Theorem 2.14 is the Riesz Representation Theorem(about functionals on $C_c(X)$):

Theorem 2.14. Let $X$ be a locally compact Hausdorff space, and let $\Lambda$ be a linear functional on $C_c(X)$. Then there exists a $\sigma$-algebra $\mathfrak M$ in $X$ which contains all Borel sets in $X$, and there exists a unique positive mesaure $\mu$ on $\mathfrak M$ which represents $\Lambda$ in the sense that
(a) $\Lambda f = \int_X fd\mu$ for every $f \in C_c(X)$,
and which has the following additional properties:
(b) $\mu(K)<\infty$ for every compact set $K\subset X$.
(......the left omitted)

And a few lines later the author writes:

$$ \mu_1(K) = \int_X\chi_K\,d\mu_1 \le \int_X f\,d\mu_1 = \Lambda f = \int_X f\,d\mu_2 \le \int_X \chi_V\,d\mu_2 = \mu_2(V) < \mu_2(K) + \epsilon. $$ Incidentally, the above computation shows that (a) forces (b).

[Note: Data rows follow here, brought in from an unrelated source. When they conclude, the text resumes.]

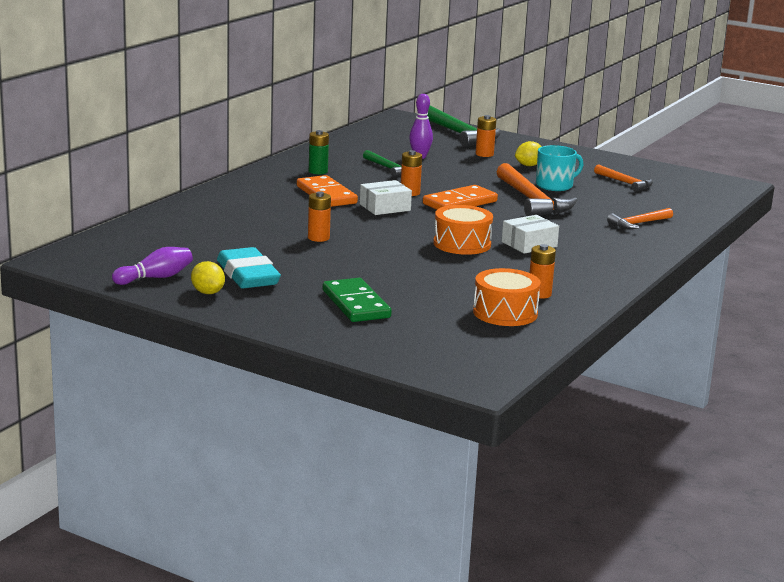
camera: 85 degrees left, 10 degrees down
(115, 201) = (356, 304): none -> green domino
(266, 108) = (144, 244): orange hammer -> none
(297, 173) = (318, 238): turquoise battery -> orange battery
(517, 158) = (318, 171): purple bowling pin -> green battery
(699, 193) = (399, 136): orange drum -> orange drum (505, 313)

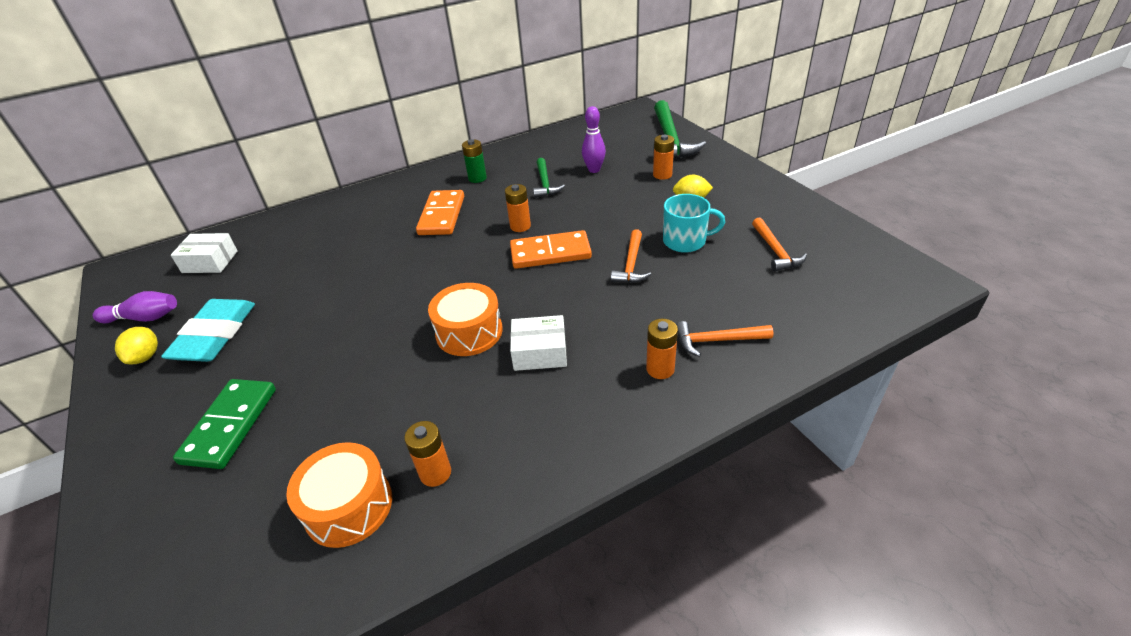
camera: 35 degrees right, 20 degrees up
(318, 238) = (350, 285): orange battery -> orange battery (660, 369)
(385, 207) = (469, 246): white box -> white box (210, 262)
(532, 200) = (631, 264): orange hammer -> orange hammer, size x0.56

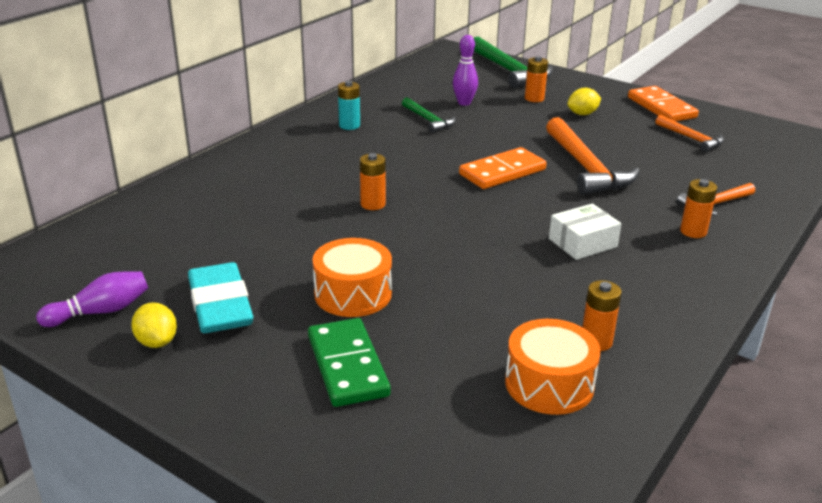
camera: 30 degrees left, 10 degrees down
(210, 262) = (115, 247): white box -> none
(441, 215) = (351, 161): orange domino -> orange domino (661, 107)
(469, 332) = (500, 243): orange drum -> orange drum (353, 294)
(477, 178) = (349, 125): green battery -> turquoise battery
(520, 226) = (446, 157): orange battery -> orange battery (373, 204)
(631, 264) = (586, 167): orange hammer -> orange hammer, size x1.78
(685, 241) = (612, 143): turquoise mug -> none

"(a) forces (b)" is the problem. How this is possible? The author has just used (b) to show the above inequality, and says that (a) implies (b) by the above computation. I need explanation about this.

Answer 1

If we know $\Lambda f = \int_X fd\mu$ for some $\mu$, then if $K$ is compact we can find some function $g$ that is $1$ on $K$ and compactly supported on $X$ and then this integral is at least $\mu(K)$ and must also be finite, as $\Lambda(f)$ is. So $\mu$ is then always be finite on compact sets. So for $(a)$ to hold at all, $(b)$ must be satisfied for the $\mu$ we want. I think that's all he's saying.

Answer 2

Let $K$ be compact there exists an open set $V\supset K$ and by Ursoyhn's lemma there exists an $f$ such that $K \prec f \prec V $ so that $0\leq f \leq 1$ and $f(X)\subset[0,1]\subset[0,\infty)$ which implies $\Lambda f\in [0,\infty)$ because $\Lambda$ is a positive linear functional so $\Lambda f$ is finite then since $\chi_K \leq f \leq \chi_V$ (by Ursoyhn's lemma) we have;

$$\begin{aligned} \mu(K)& =\int_X \chi_K d\mu \\& \leq \int_X f d\mu \\&= \Lambda f \\&< \infty \end{aligned}$$

so $\mu(K)$ is finite.